Counterfeit drugs not only affect the industry economically who invest money to research new drugs, but they are also dangerous to the individual who purchase them. These drugs contain substances which are toxic and can lead to death. Oftentimes these counterfeit drugs do not treat the disease for which they were purchased scientists say.
“These kinds of illegal drug transitions are not really here in the United States, because we have the FBI. They are from other countries which are under developed,” says Musumeci.
The original drugs will have the right bar code if the drug is fake, when tested it will not have the right bar code.
“Everything that is done in a pharmaceutical environment is strictly controlled they follow certain guidelines and protocol, say Musumeci.
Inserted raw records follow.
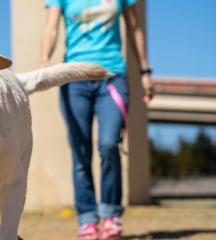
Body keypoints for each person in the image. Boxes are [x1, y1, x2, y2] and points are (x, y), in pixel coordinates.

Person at [39, 0, 153, 239]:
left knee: (109, 144)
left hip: (112, 76)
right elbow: (51, 27)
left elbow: (135, 27)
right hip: (74, 78)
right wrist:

Musumeci advises that anyone who needs medication should go to a doctor or a pharmacy. This will make sure they will not receive the counterfeit drug or suffer from any health complications later on in life.
“Do not order pills outside of the country, it can be dangerous,” says Tatiana K the pharmacist.
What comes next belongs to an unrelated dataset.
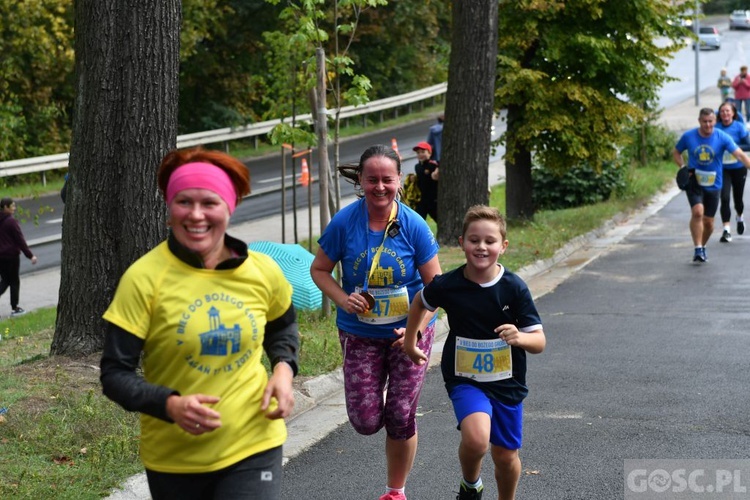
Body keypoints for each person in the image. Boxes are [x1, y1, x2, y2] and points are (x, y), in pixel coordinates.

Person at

A large quantity of the world’s counterfeit medicines originates in Asia and end up in the Unites states and in Europe. China is the leading country when it comes to manufacturing counterfeit drugs. It is estimated that in China between 200,000 to 300,000 people die each year because of counterfeit drug use. Counterfeit drugs kill over 700,000 people a year. Many people are dying in Africa as well experts say.
Daniele Musumeci research is supported by the National Science Foundation Chemistry Research Instrumentation and Facilities program. More information about this research can be found in the ACS publications Journal. The name of his article is Anticounterfeit Protection of Pharmaceutical Products with Spatial Mapping of X-ray-Detectable Barcodes and Logos.